Gideon watchesme pull away from the curb. He looks defeated. Maybe because I’m the first woman to call him on the way he ended something. I’ve been stewing over this for weeks, and since I’m leaving for North Carolina—not until tomorrow, but he doesn’t need to know that—I decided to tell him what I think of him.

My phone buzzes as I drive. Gideon’s number flashes on the screen. I ignore it. He calls again. I turn my radio up.
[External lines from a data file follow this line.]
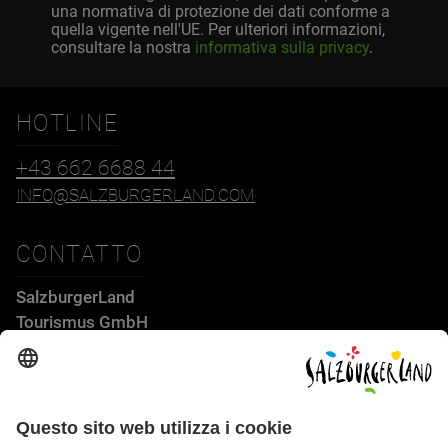
una normativa di protezione dei dati conforme a
quella vigente nell'UE. Per ulteriori informazioni,
consultare la nostra
informativa sulla privacy
.
HOTLINE
+43 662 6688 44
INFO@SALZBURGERLAND.COM
CONTATTO
SalzburgerLand
Tourismus GmbH
Wiener Bundesstraße 23
5300 Hallwang
+43 662 6688 44
info@salzburgerland.com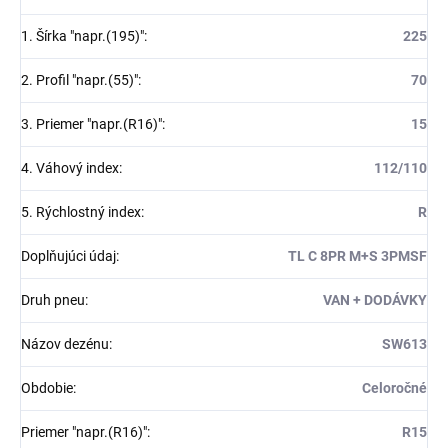
1. Šírka "napr.(195)"
:
225
2. Profil "napr.(55)"
:
70
3. Priemer "napr.(R16)"
:
15
4. Váhový index
:
112/110
5. Rýchlostný index
:
R
Doplňujúci údaj
:
TL C 8PR M+S 3PMSF
Druh pneu
:
VAN + DODÁVKY
Názov dezénu
:
SW613
Obdobie
:
Celoročné
Priemer "napr.(R16)"
:
R15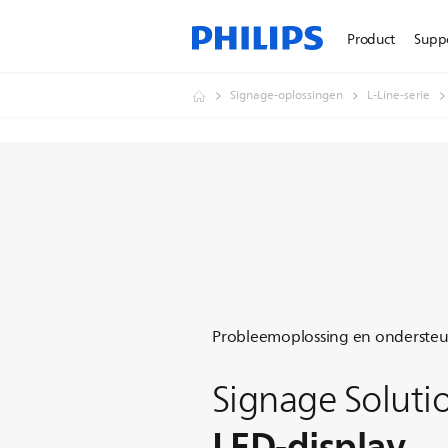
Product
Supp
Signage-oplossingen
L-Line-serie
Probleemoplossing en onderste
Signage Soluti
LED-display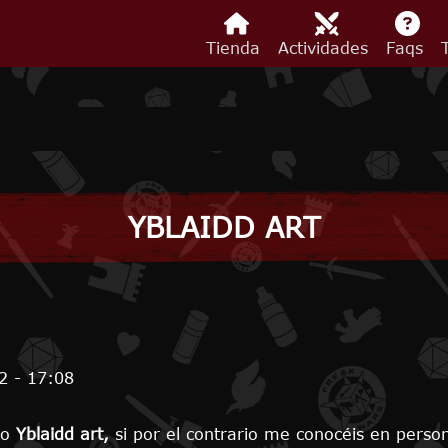
Tienda
Actividades
Faqs
YBLAIDD ART
2 - 17:08
mo
Yblaidd art,
si por el contrario me conocéis en perso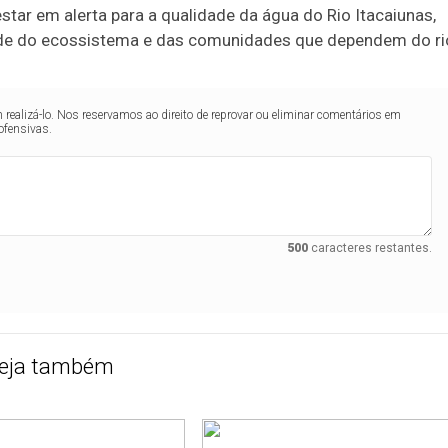
star em alerta para a qualidade da água do Rio Itacaiunas,
úde do ecossistema e das comunidades que dependem do ri
realizá-lo. Nos reservamos ao direito de reprovar ou eliminar comentários em
ofensivas.
500
caracteres restantes.
eja também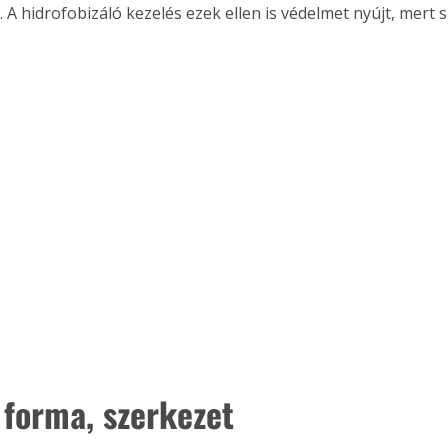
. A hidrofobizáló kezelés ezek ellen is védelmet nyújt, mert s
 forma, szerkezet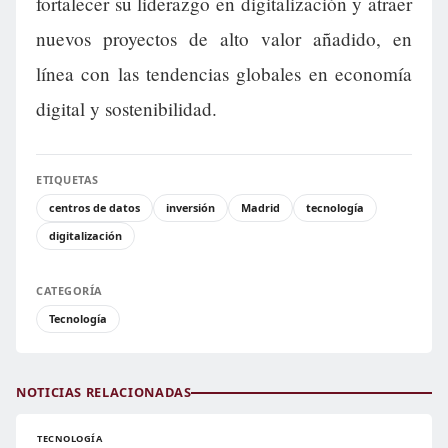
fortalecer su liderazgo en digitalización y atraer
nuevos proyectos de alto valor añadido, en
línea con las tendencias globales en economía
digital y sostenibilidad.
ETIQUETAS
centros de datos
inversión
Madrid
tecnología
digitalización
CATEGORÍA
Tecnología
NOTICIAS RELACIONADAS
TECNOLOGÍA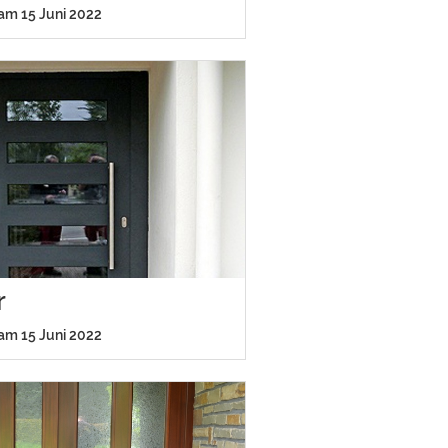
 am 15 Juni 2022
r
 am 15 Juni 2022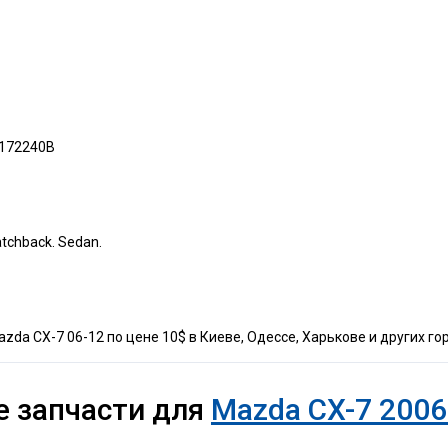
6172240B
tchback. Sedan.
da CX-7 06-12 по цене 10$ в Киеве, Одессе, Харькове и других го
е запчасти для
Mazda CX-7 2006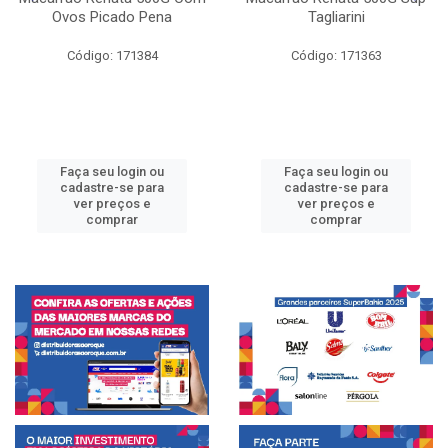
Ovos Picado Pena
Tagliarini
Código: 171384
Código: 171363
Faça seu login ou
Faça seu login ou
cadastre-se para
cadastre-se para
ver preços e
ver preços e
comprar
comprar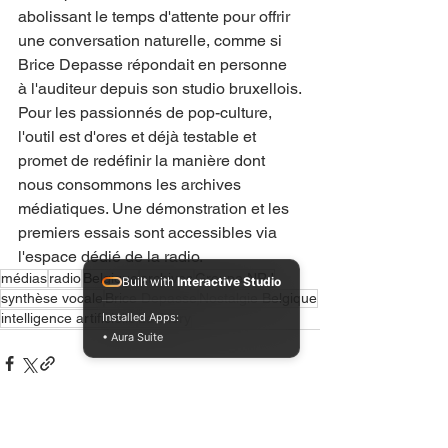
abolissant le temps d'attente pour offrir 
une conversation naturelle, comme si 
Brice Depasse répondait en personne 
à l'auditeur depuis son studio bruxellois.
Pour les passionnés de pop-culture, 
l'outil est d'ores et déjà testable et 
promet de redéfinir la manière dont 
nous consommons les archives 
médiatiques. Une démonstration et les 
premiers essais sont accessibles via 
l'espace dédié de la radio.
médias
radio
Belgique
archives
Groupe NRJ
Built with
Interactive Studio
synthèse vocale
Brice Depasse
Nostalgie Belgique
Installed Apps:
intelligence artificielle
La Story
• Aura Suite
Voir tout
Posts récents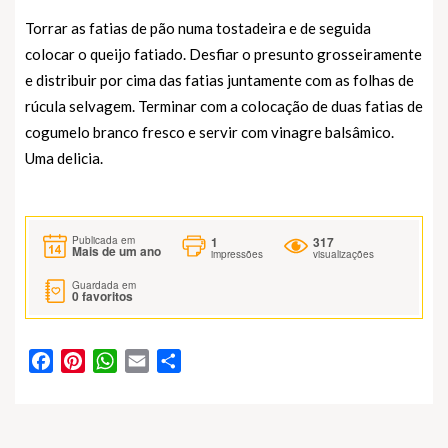
Torrar as fatias de pão numa tostadeira e de seguida
colocar o queijo fatiado. Desfiar o presunto grosseiramente
e distribuir por cima das fatias juntamente com as folhas de
rúcula selvagem. Terminar com a colocação de duas fatias de
cogumelo branco fresco e servir com vinagre balsâmico.
Uma delicia.
1
317
Publicada em
Mais de um ano
impressões
visualizações
Guardada em
0
favoritos
Facebook
Pinterest
WhatsApp
Email
Partilhar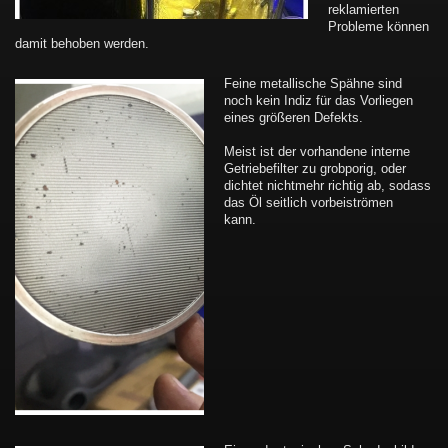
reklamierten
Probleme können
damit behoben werden.
Feine metallische Spähne sind
noch kein Indiz für das Vorliegen
eines größeren Defekts.
Meist ist der vorhandene interne
Getriebefilter zu grobporig, oder
dichtet nichtmehr richtig ab, sodass
das Öl seitlich vorbeiströmen
kann.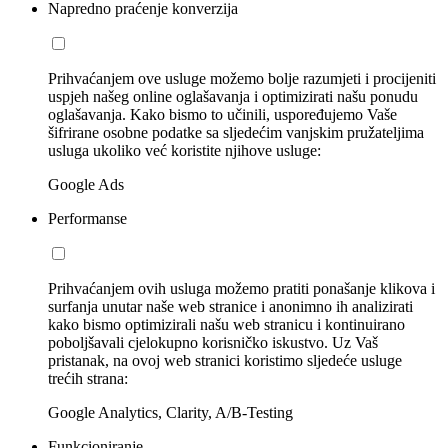
Napredno praćenje konverzija
Prihvaćanjem ove usluge možemo bolje razumjeti i procijeniti
uspjeh našeg online oglašavanja i optimizirati našu ponudu
oglašavanja. Kako bismo to učinili, uspoređujemo Vaše
šifrirane osobne podatke sa sljedećim vanjskim pružateljima
usluga ukoliko već koristite njihove usluge:
Google Ads
Performanse
Prihvaćanjem ovih usluga možemo pratiti ponašanje klikova i
surfanja unutar naše web stranice i anonimno ih analizirati
kako bismo optimizirali našu web stranicu i kontinuirano
poboljšavali cjelokupno korisničko iskustvo. Uz Vaš
pristanak, na ovoj web stranici koristimo sljedeće usluge
trećih strana:
Google Analytics, Clarity, A/B-Testing
Funkcioniranje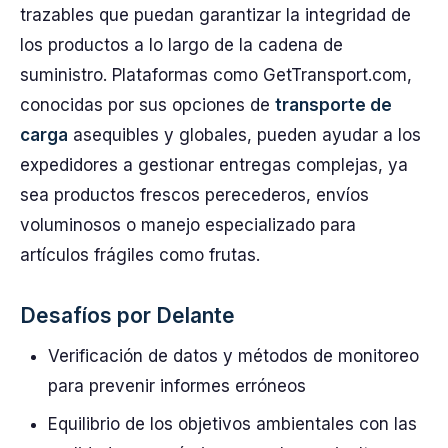
trazables que puedan garantizar la integridad de
los productos a lo largo de la cadena de
suministro. Plataformas como GetTransport.com,
conocidas por sus opciones de
transporte de
carga
asequibles y globales, pueden ayudar a los
expedidores a gestionar entregas complejas, ya
sea productos frescos perecederos, envíos
voluminosos o manejo especializado para
artículos frágiles como frutas.
Desafíos por Delante
Verificación de datos y métodos de monitoreo
para prevenir informes erróneos
Equilibrio de los objetivos ambientales con las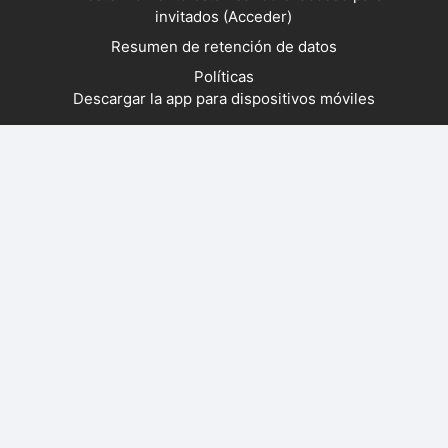
invitados (
Acceder
)
Resumen de retención de datos
Políticas
Descargar la app para dispositivos móviles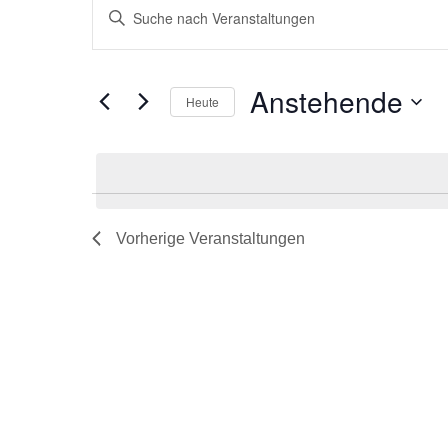
Veranstaltungen
Geben
Such-
Sie
und
Das
Ansichtennavigation
Schlüsselwort.
Anstehende
Heute
Suche
nach
Datum
Veranstaltungen
wählen.
Schlüsselwort.
Vorherige
Veranstaltungen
Wonder if he even realized the stupid song playing when I told him I was in love with him was “The Diary of Jane.” I’ve seen Breaking Benjamin in concert a few times, and it’s always been my favorite of their songs. Now I’ll never hear it again without thinking about Gideon Reece.

This time my phone buzzes with a text. Also from Gideon. I shouldn’t read it while I’m driving, but it’s short.

Answer your damned phone.

His command turns me to a puddle of emotion. I pull over because I’m crying too hard to drive. This time when he calls, I answer it.

“What?”

“So, I’ve been living in St. Louis for a couple of months now? Give or take?”

“And?”

“Well, I haven’t visited the Arch yet.”

Despite the big hole in my heart, I laugh and roll my eyes.

“Um. If I do it, I think it would be better to have a St. Louis native with me. To point things out to me.”

“I’m not a native.”

“Don’t be a pain in the ass.”

I drop my head back to rest on my car seat and close my eyes.

“You broke my heart, Gideon.”

“Let me put it back together.” He sounds as broken as I feel.

“What?”

“I’m sorry, Skye.”

I press my fingers into my eyes trying to stop the tears.

“Okay.”

“Okay?” He sounds surprised.

“Sure. Let’s be friends.” The sarcasm rolls off my tongue. I told myself I wouldn’t do this. I wouldn’t be bitter. I would be cool and collected. I hate myself for giving in to the tiny little need to hurt him back.

“I want more than that.”

“Whatever. Like, what? You want to come for dinner one night a week?”

“Well, sure. But I mean. I was thinking…I’m not sure I’ll ever get married. I just don’t know if that’s for me.”

I bite my tongue before I can ask what the hell that has to do with me.

“But you know…if we had a kid…we could name her Jane.”

I laugh even though that makes me cry harder.